Despite the fact that medical societies formally recommend hepatitis B vaccination for patients who are candidates for immunosuppression, literature on vaccine performance in this scenario is scarce [15,16]. Furthermore, there are no guidelines to standardize this procedure.

It is well known that hepatitis B vaccines have an inferior performance in patients with advanced age and impaired immunity [18,19,20,21,22]. In 2018, Intongkan et al. published data on HBV vaccine from a cohort study of 8 patients using rituximab for rheumatologic diseases with a successful immunization rate of 25% [25].

Our data refer to a larger cohort (n = 18); however, none of the patients responded to the vaccine (0%). It is important to highlight that our study population had unfavorable characteristics for immunization, such as advanced age, active hematological disease, use of highly immunosuppressive chemotherapy (rituximab) in high doses, and combination with other immunosuppressants such as vincristine, cyclophosphamide, doxorubicin, and corticosteroids. Nevertheless, it is notable that most of the patients (92.8%) in our cohort received the first dose of the vaccine at very short time intervals before initiating rituximab-containing chemotherapy (≤3 days).

We believe that these data should not completely preclude the use of HBV vaccine before immunosuppression with rituximab. HBV recombinant DNA vaccine is safe in immunosuppressed patients and has a low cost [26]. Therefore, new studies with different designs should be encouraged in the oncological population. In our cohort, the median time between HBV serology and the first dose of chemotherapy was 14.5 (0–2104) days. In a cohort of cancer patients from the Mayo Clinic (Rochester, MN, USA), the median time between HBV screening serology and the start of chemotherapy was 6 months [27]. Therefore, our results may be superseded with a new study design involving the identification of patients who were candidates for the vaccine earlier and maybe their vaccination with an accelerated scheme before initiating rituximab therapy.
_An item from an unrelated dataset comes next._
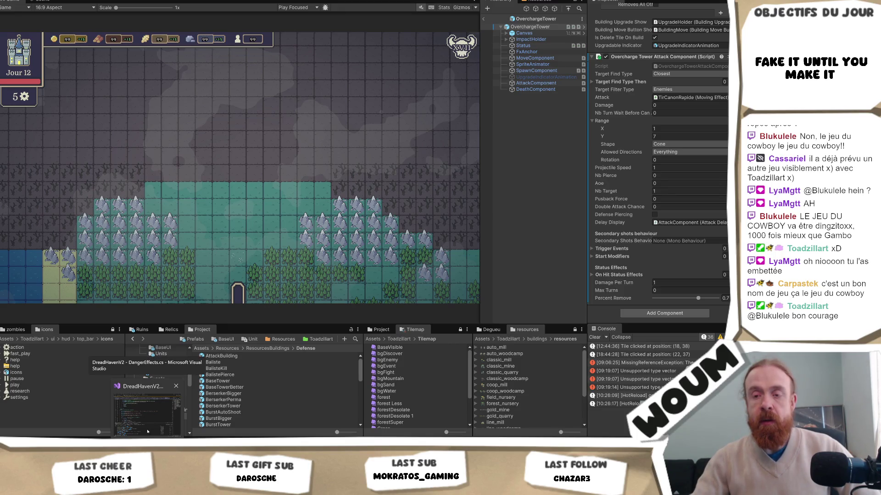
left_click(120, 437)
Our study has some limitations, mainly the size of the cohort and the suboptimal HBV vaccination strategy. Therefore, we think that it must be validated in other centers.

5. Conclusions

Our research group thinks that a possible strategy for preventing HBV reactivation in anti-HBc-positive/HBsAg-negative patients can be the administration of the hepatitis B vaccine in booster doses before initiating rituximab. It is biologically plausible to conclude that the increase in anti-HB titers may have a protective effect against viral reactivation and it should be evaluated in future studies.